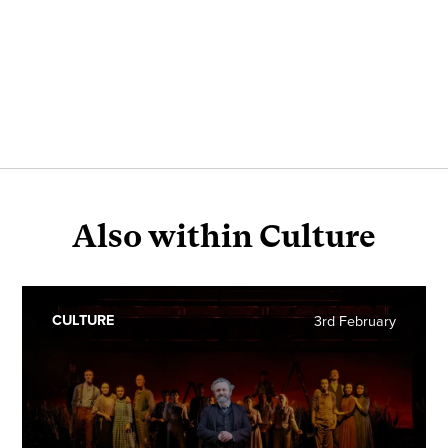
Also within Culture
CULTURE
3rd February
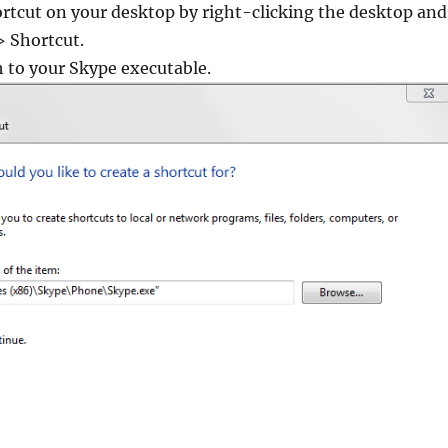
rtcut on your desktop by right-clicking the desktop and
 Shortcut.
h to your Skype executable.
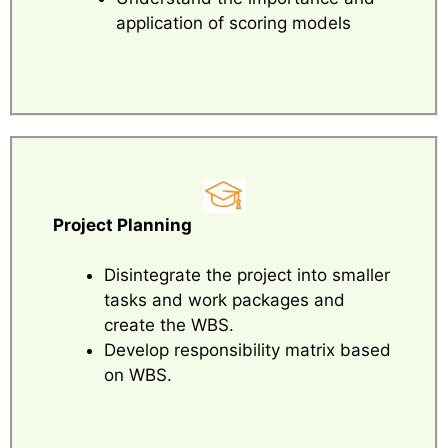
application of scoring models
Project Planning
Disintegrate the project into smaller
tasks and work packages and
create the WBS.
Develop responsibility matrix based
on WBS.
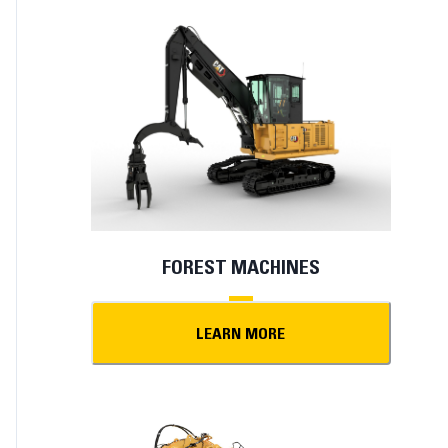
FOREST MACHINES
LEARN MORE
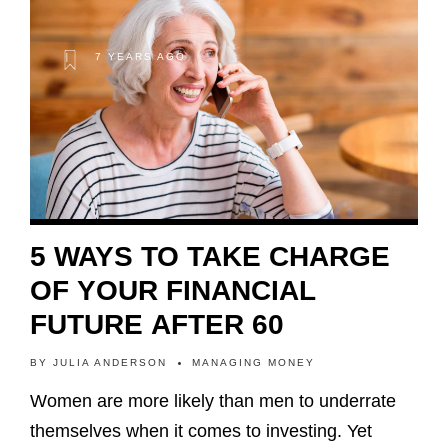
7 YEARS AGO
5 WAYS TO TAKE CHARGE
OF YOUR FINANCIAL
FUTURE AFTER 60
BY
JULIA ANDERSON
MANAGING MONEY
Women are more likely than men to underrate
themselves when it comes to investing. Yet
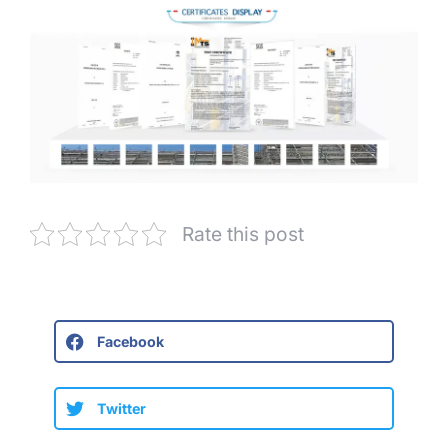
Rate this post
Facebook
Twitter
____
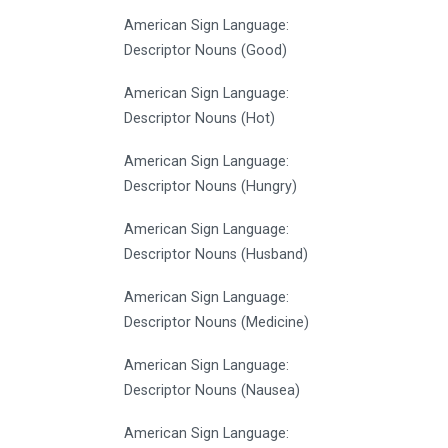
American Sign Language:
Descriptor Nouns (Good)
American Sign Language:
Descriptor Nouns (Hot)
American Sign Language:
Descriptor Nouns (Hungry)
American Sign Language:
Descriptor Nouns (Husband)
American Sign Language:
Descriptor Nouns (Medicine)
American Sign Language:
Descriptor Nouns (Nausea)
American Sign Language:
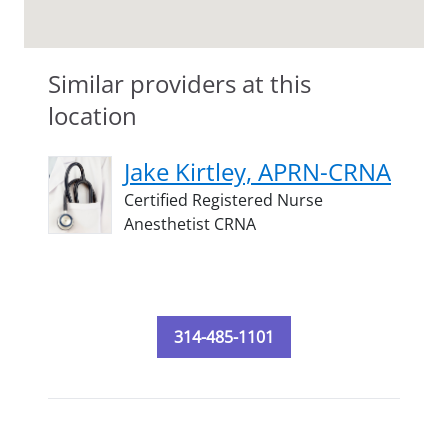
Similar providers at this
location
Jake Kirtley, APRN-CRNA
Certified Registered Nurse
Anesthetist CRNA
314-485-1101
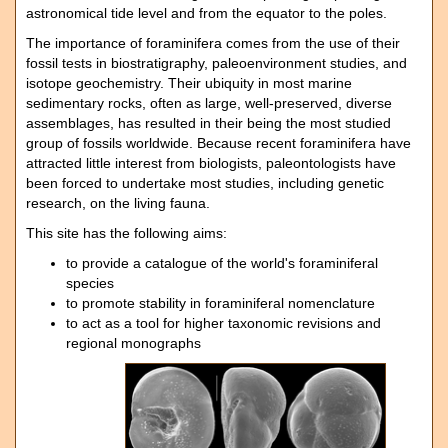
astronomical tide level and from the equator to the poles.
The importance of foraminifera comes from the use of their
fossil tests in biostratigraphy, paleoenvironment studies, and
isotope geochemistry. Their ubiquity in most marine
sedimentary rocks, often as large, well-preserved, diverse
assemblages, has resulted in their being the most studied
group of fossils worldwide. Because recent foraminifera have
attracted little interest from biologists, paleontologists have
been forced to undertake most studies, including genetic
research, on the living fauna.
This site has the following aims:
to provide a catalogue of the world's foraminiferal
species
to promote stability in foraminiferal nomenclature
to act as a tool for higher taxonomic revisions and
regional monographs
____
_Activité_.
Recopiez à l'identique tout le listing, de la ligne contenant « Also within Culture » jusqu'à celle contenant « themselves when it comes to investing. Yet », ces deux lignes comprises, sans reproduire les images.

_Corrigé de l'exercice_.
Also within Culture
CULTURE
3rd February
rtcut on your desktop by right-clicking the desktop and
 Shortcut.
h to your Skype executable.
application of scoring models
Project Planning
Disintegrate the project into smaller
tasks and work packages and
create the WBS.
Develop responsibility matrix based
on WBS.
FOREST MACHINES
LEARN MORE
7 YEARS AGO
5 WAYS TO TAKE CHARGE
OF YOUR FINANCIAL
FUTURE AFTER 60
BY
JULIA ANDERSON
MANAGING MONEY
Women are more likely than men to underrate
themselves when it comes to investing. Yet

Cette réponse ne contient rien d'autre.